1. 11 Underfitting and Overfitting in Machine Learning
Underfitting and Overfitting in Machine Learning
In machine learning, a model is considered good when it:
-
Learns patterns from the training data.
-
Performs well on new, unseen data.
-
Does not simply memorize the training data.
-
Does not ignore important patterns.
To check this, we compare performance on:
-
Training data
-
Validation or test data
Two major problems that affect performance are underfitting and overfitting. These are closely related to bias and variance.
Bias
Bias is the error caused when a model is too simple to understand the real pattern in the data.
-
High bias means the model makes strong assumptions.
-
It ignores important relationships.
-
It leads to underfitting.
Example:
Using a straight line (linear regression) to model data that actually follows a curve.
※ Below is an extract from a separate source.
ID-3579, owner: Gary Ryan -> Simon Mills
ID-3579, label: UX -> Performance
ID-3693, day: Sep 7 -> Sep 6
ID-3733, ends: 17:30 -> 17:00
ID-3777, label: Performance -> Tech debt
Assuming all birds can fly. The model ignores birds like ostrich and penguin.
Result:
-
Poor performance on training data.
-
Poor performance on test data.
High bias = Underfitting
Low variance
Variance
Variance is the error caused when a model learns too much from the training data, including noise.
-
High variance means the model is too sensitive to training data.
-
It captures noise instead of the real pattern.
-
It leads to overfitting.
Example:
Fitting a very complex curve that passes through every training point.
Result:
-
Very high accuracy on training data.
-
Poor performance on test data.
High variance = Overfitting
Low bias
Underfitting
- underfitting where the model performs poorly on both the training data and new data.
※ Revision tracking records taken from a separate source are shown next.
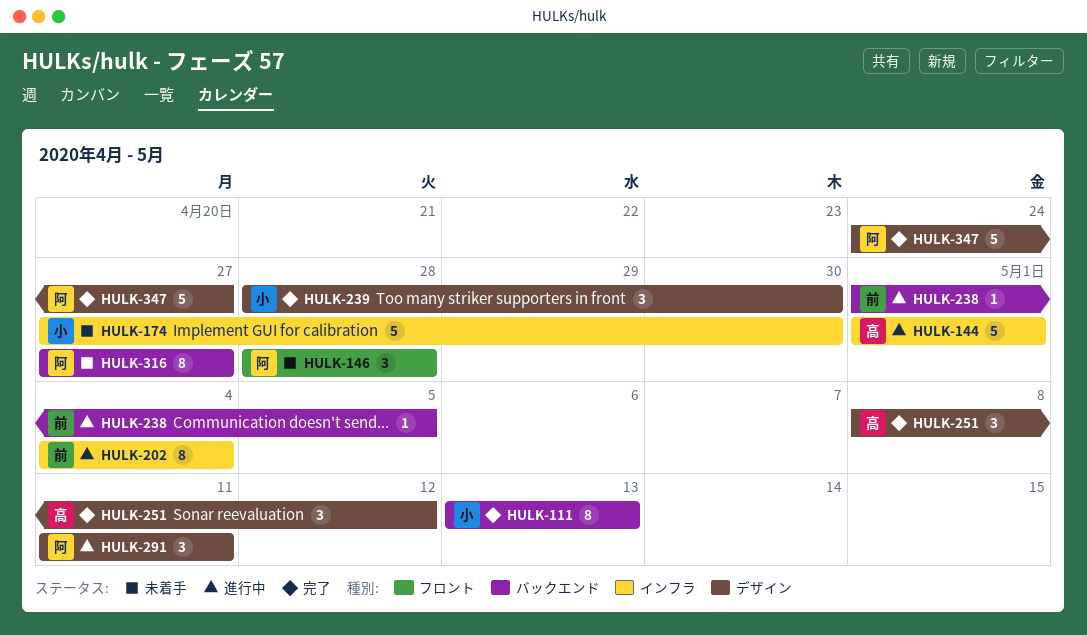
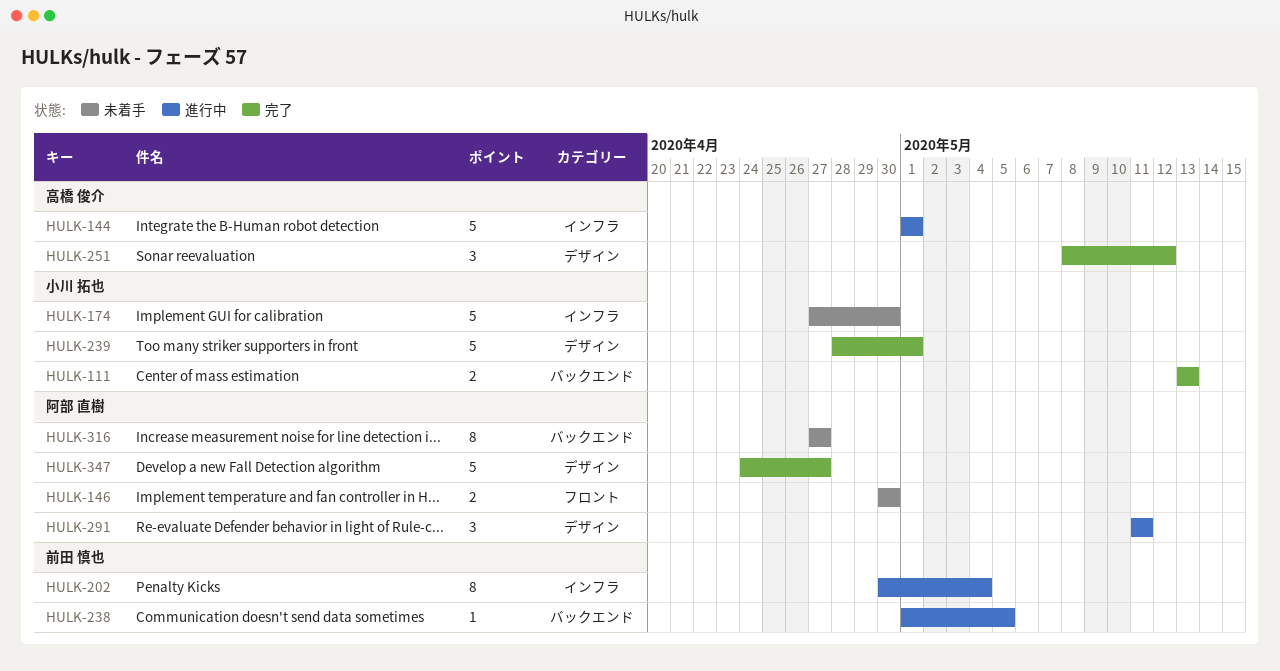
HULK-111, estimate: 8 -> 2
HULK-146, estimate: 3 -> 2
HULK-146, start: Apr 28 -> Apr 30
HULK-146, due: Apr 28 -> Apr 30
HULK-202, start: May 4 -> Apr 30
HULK-239, estimate: 3 -> 5
HULK-239, due: Apr 30 -> May 1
- Underfitting happens when the model is too simple to capture the actual pattern in the data.
- A model that cannot learn the underlying relationship in the data.
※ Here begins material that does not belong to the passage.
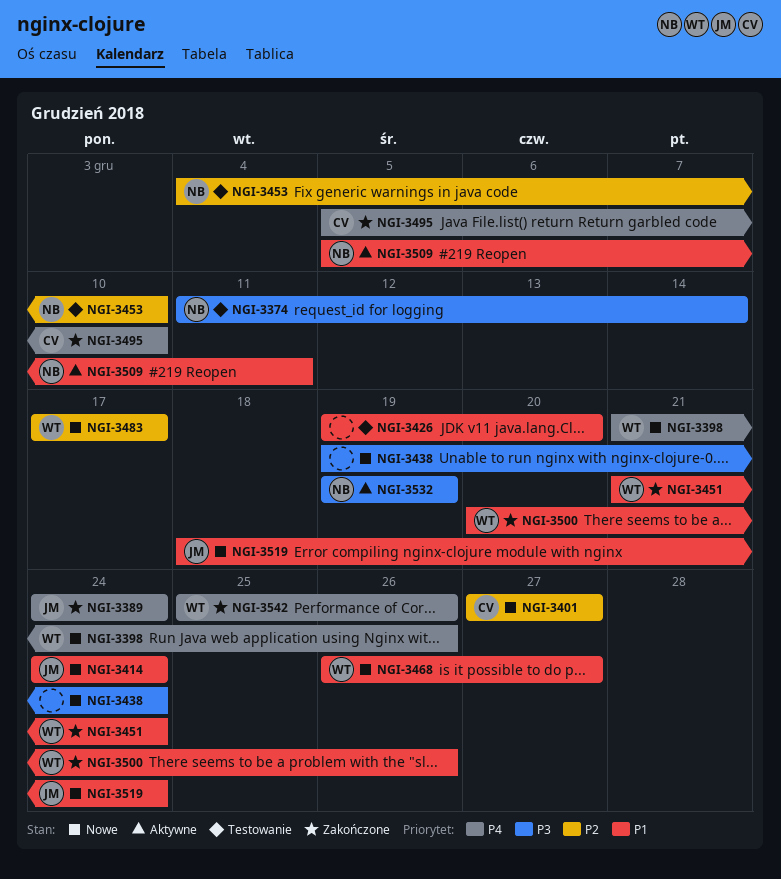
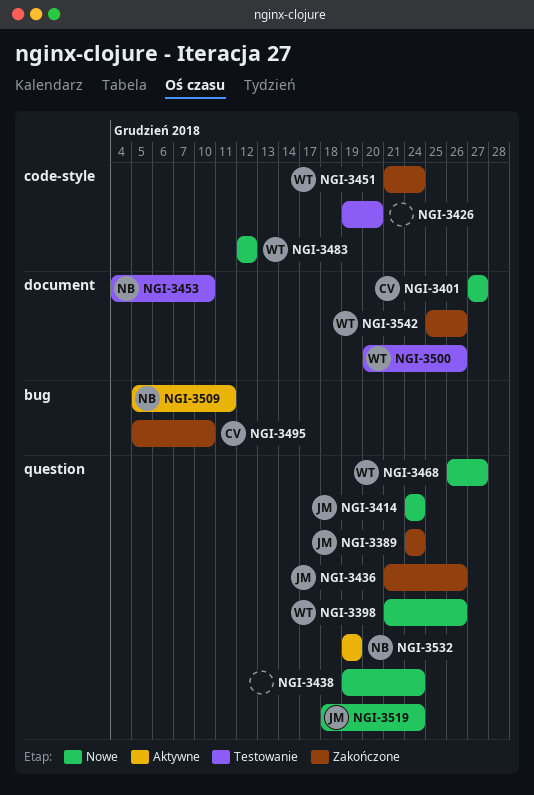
NGI-3374: present -> none
NGI-3436: none -> present
NGI-3483, start: Dec 17 -> Dec 12
NGI-3483, due: Dec 17 -> Dec 12
NGI-3500, status: Zakończone -> Testowanie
- Imagine data points forming a curve, but the model draws only a straight line. The line does not follow the pattern.
Example: The student didn't study enough and doesn't understand the basic formulas.
Characteristics
-
High bias
-
Low variance
-
Poor training accuracy
-
Poor testing accuracy
Reasons for Underfitting
-
Model is too simple.
-
Important features are missing.
-
Very small training dataset.
-
Too much regularization.
-
Features are not properly scaled.
Note: The underfitting model has High bias
and low variance.
Overfitting
- overfitting where the model performs well on the training data but poorly on new data.
- Overfitting happens when the model learns too much from training data, including noise and outliers.
- A model that memorizes training data instead of learning general patterns.
Example: The student memorized the exact practice problems from the textbook but can't solve a slightly different problem on the actual test.
Characteristics
-
Low bias
-
High variance
-
Very high training accuracy
-
Low testing accuracy
Reasons for Overfitting
-
Model is too complex.
-
Too many features.
-
Small training dataset.
-
No regularization.
-
Noise in training data.
Note: The overfitting model has low bias
and high variance.
·
Underfitting: Straight line trying to fit a curved dataset but cannot capture the
data’s patterns, leading to poor performance on both training and test sets.
·
Overfitting: A squiggly curve passing through all training points, failing to
generalize performing well on training data but poorly on test data.
·
Appropriate Fitting: Curve that follows the data trend without overcomplicating to capture
the true patterns in the data.
Bias–Variance Tradeoff using a target board example.
-
The center of the target = true value (correct prediction)
-
The dots = model predictions
-
Bias = how far predictions are from the center
-
Variance = how spread out the predictions are
1) Low Bias – Low Variance
- Predictions are close to the true value and tightly grouped.
- Model is accurate and consistent.
Performance:
-
Good training accuracy.
-
Good test accuracy.
-
Best case scenario.
- Predictions are around the true value on average, But they are widely spread.
- Model understands the pattern. But it changes a lot with small changes in data.
Performance:
-
Very high training accuracy.
-
Poor test accuracy.
-
Model is unstable.
- Predictions are tightly grouped, But far from the true value.
- Model is consistent, But consistently wrong.
Performance:
-
Low training accuracy.
-
Low test accuracy.
This is underfitting. The model is too simple to capture the pattern.
- Predictions are far from the center and are also widely spread.
- Model is inaccurate and inconsistent.
Performance:
-
Very poor training accuracy.
-
Very poor test accuracy.
This is the worst situation. Model is both too simple in understanding and unstable.